Türkiye kökenli, çeşitli uluslardan, birinci ve ikinci nesilden okuyucuların çoğu Türkçe yazılmış eserleri tercih etmektedir.
Bu veriler ışığında Almanya’da ya da yurtdışında sadece “Türk edebiyatı”ndan söz etmek, Türkçenin kapsamını ve yaygınlığını daraltır. Bu düşüncelerle “Almanya’da Türk edebiyatı” kavramı yerine, “Almanya’da Türkçe edebiyat” kavramını kullanmanın daha doğru olacağı kanısındayım.
Fakat “Türkçe edebiyat” kavramı, “Türk edebiyatı” kavramının karşısına konmamalıdır. Bu iki kavram birbirini dıştalamaz. “Türk edebiyatı”nın varlığını tartışma konusu etmez. Burada esas konu, çok uluslu, çok dilli, çok kültürlü Almanya’da ve birleşen Avrupa’da Türkçe ile üretilen edebiyata uygun bir kavram bulabilmektir.
2. Almanya’daki Türkçe edebiyatın varlık şartlarındaki değişimler
Kırk yıl önce, Türkiye’den Almanya’ya işgücü göçü başladığı yıllarda “Almanya’da Türk edebiyatı”ndan ya da “ Almanya’daki Türkçe edebiyat”tan söz edilemezdi. O yıllarda Türkçe edebiyatın varlık şartları oluşmamıştı. Belli bir dilde edebiyatın olabilmesi birçok şartın varolmasına bağlıdır. Zaman, çevre, dil şartlarının yanında bir edebiyat geleneğinin, yeterli kültürel birikimin oluşması gerekir. Böylesi birikimler kalıcı, yerleşik toplum yaşamını gerektirir. Oysa Türkiye Cumhuriyeti ile Federal Almanya Cumhuriyeti arasında yapılan
30 Ekim 1961 tarihli “İşgücü Alımına İlişkin Anlaşma” kalıcı bir göçten değil süreli, geçici bir işgücü alımından söz ediyordu. Türkiye’den Almanya’ya gelen işçilerin kültürel, dilsel ihtiyaçları düşünülmemişti.
Göçün geçiciliği, göç eden insanların kendileri tarafından da kabul ediliyordu. “Üç beş kuruş biriktirilip geri dönülecekti! Almanya acı vatandı! Almanya gurbeti bir gün sona erecekti!”
Bu “Acı vatan!” yaşamı “acı vatan edebiyatı”nı yarattı. Almanya türkülerine, öykülerine, romanlarına, sanatına gurbet acıları, gözyaşı, hasret, ayrılık, uyumsuzluk, aile dramları gibi konular damgasını vurdu.
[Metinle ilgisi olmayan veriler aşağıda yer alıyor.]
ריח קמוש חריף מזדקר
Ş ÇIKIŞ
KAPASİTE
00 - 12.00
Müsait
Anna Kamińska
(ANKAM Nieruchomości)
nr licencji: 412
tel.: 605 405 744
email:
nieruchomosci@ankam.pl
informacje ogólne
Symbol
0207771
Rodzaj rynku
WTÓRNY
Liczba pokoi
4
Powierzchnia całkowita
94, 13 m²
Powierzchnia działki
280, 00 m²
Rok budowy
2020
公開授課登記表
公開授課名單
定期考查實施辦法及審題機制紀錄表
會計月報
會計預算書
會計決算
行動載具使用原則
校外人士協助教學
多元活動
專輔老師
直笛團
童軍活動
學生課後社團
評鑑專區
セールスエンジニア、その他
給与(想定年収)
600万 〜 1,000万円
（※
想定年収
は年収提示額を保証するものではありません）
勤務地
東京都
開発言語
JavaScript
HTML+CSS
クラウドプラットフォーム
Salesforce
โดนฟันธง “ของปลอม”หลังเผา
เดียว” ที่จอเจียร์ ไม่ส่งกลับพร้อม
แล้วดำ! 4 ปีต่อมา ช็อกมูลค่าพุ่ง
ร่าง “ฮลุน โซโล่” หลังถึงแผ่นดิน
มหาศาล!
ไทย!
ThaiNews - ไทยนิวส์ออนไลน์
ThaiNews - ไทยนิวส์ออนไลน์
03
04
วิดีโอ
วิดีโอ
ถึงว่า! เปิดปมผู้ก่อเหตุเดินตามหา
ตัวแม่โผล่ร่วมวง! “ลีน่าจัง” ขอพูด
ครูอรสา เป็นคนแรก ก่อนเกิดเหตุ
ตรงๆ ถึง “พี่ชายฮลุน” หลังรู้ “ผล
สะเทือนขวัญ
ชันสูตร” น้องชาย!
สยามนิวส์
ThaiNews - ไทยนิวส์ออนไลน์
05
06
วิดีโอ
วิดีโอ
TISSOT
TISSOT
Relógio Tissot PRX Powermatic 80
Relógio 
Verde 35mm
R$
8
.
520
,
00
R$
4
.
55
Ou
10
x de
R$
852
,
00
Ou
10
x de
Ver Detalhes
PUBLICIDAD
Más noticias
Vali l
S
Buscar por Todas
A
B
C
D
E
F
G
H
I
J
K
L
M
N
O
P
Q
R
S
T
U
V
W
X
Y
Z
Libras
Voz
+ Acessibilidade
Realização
Türkiye’den gelen bazı yazarlar birkaç ay gezip gördükten sonra yazdıkları öykülerde, gazetelerde yayınlanan gezi yazılarında vb. aynı konulara değiniyorlardı.
Türkiye’den gelen yazarların çoğu, Türkiye’de edindikleri dünya görüşüyle Almanya’daki göçmenlik olayına ve sosyal gelişmelere bakıyordu. Başka türlüsü de pek olamazdı. Bu yazarların bazıları Almanya’ya göçmüş insanların Alman toplumunun ilerici değerleriyle kaynaşmasını, Almanlarla sosyal ve kültürel etkileşimi bile sakıncalı görüyordu.
2.1. Askeri darbelerin kültürel gelişmelere etkileri:
Türkiye’de onar yıl ara ile yapılan askeri darbeler ve kurulan askeri rejimler Almanya’daki Türkiyeli göçmen işçilerin sosyal ve kültürel gelişimlerini olumsuz yönde etkiledi. Yazarların, sanatçıların özgür yaratıcılığının gelişmesine zarar verdi. Türkiye’de kurulan askeri rejimler, olağan dışı hükümetler Almanya’daki vatandaşlarının kültürel, sanatsal, düşünsel gelişimlerini engelleyici politikalar uyguladı. Türkiye Cumhuriyeti resmi görevlileri, eğitim ateşeleri, seçilip gönderilen öğretmenlerin birçoğu Almanya’ya göçmüş işçilerin ilerici, barışçı, hoşgörülü, sosyal uyumu kolaylaştırıcı siyasal ve kültürel gelişimini engelleyen faaliyetlerle zaman geçirdiler. Milliyetçi, dinci, bağnaz siyasal görüşlerin, gerici anlayışların propagandasını ve ilerici, demokratik, sendikal mücadelelere katılan insanları izlemeyi, korkutmayı kendilerine görev edindiler. Kimi resmi görevliler Nazım Hikmet’e yer veren ders kitaplarını engellemek; derslerde Nazım Hikmet’i, Aziz Nesin’i, Yaşar Kemal’i vbg. işleyen öğretmenleri, sanatseverleri huzursuz etmek için uğraştılar.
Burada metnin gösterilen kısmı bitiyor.